| TASK PROMPT |
Copy out every line of the records in which "code" can be found.

*** Opening RECORD SET ***

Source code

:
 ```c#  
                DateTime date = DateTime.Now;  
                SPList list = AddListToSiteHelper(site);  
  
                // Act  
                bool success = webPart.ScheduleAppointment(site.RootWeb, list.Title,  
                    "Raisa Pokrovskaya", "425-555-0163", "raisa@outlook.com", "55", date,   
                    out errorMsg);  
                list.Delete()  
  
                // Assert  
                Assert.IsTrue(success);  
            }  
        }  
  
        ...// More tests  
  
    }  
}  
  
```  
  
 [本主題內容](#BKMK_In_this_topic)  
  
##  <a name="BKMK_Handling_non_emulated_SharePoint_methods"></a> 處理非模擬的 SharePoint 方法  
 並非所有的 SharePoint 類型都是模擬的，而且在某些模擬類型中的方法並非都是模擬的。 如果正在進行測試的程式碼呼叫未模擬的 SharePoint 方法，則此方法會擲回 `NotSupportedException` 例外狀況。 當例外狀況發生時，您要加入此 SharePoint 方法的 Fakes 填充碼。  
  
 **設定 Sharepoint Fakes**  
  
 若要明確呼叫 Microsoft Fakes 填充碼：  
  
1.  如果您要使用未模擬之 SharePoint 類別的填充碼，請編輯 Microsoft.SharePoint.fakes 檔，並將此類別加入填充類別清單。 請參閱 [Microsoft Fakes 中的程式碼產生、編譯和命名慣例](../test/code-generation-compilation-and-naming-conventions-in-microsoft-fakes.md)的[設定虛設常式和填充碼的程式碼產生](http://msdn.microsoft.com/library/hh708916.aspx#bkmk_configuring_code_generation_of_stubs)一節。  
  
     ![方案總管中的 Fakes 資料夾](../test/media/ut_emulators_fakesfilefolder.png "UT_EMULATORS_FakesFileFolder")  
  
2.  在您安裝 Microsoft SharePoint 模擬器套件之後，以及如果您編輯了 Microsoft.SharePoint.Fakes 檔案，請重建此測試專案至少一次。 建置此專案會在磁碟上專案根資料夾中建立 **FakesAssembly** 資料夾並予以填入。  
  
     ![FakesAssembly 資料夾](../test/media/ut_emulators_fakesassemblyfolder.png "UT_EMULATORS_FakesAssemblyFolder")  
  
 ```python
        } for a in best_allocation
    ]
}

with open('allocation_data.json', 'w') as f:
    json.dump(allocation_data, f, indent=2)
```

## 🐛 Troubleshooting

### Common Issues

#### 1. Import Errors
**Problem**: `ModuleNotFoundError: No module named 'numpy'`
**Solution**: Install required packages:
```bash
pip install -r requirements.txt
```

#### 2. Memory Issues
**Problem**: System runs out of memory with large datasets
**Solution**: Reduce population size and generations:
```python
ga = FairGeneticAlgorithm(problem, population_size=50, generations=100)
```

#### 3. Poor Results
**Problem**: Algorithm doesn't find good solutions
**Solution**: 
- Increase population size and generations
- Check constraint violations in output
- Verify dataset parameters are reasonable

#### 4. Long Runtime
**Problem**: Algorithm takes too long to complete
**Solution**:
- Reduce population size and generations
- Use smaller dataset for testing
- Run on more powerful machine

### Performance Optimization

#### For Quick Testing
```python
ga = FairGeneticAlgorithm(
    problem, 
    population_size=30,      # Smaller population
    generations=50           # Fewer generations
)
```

*** Closing RECORD SET ***

| EXERCISE OUTPUT |
Source code
1.  如果您要使用未模擬之 SharePoint 類別的填充碼，請編輯 Microsoft.SharePoint.fakes 檔，並將此類別加入填充類別清單。 請參閱 [Microsoft Fakes 中的程式碼產生、編譯和命名慣例](../test/code-generation-compilation-and-naming-conventions-in-microsoft-fakes.md)的[設定虛設常式和填充碼的程式碼產生](http://msdn.microsoft.com/library/hh708916.aspx#bkmk_configuring_code_generation_of_stubs)一節。  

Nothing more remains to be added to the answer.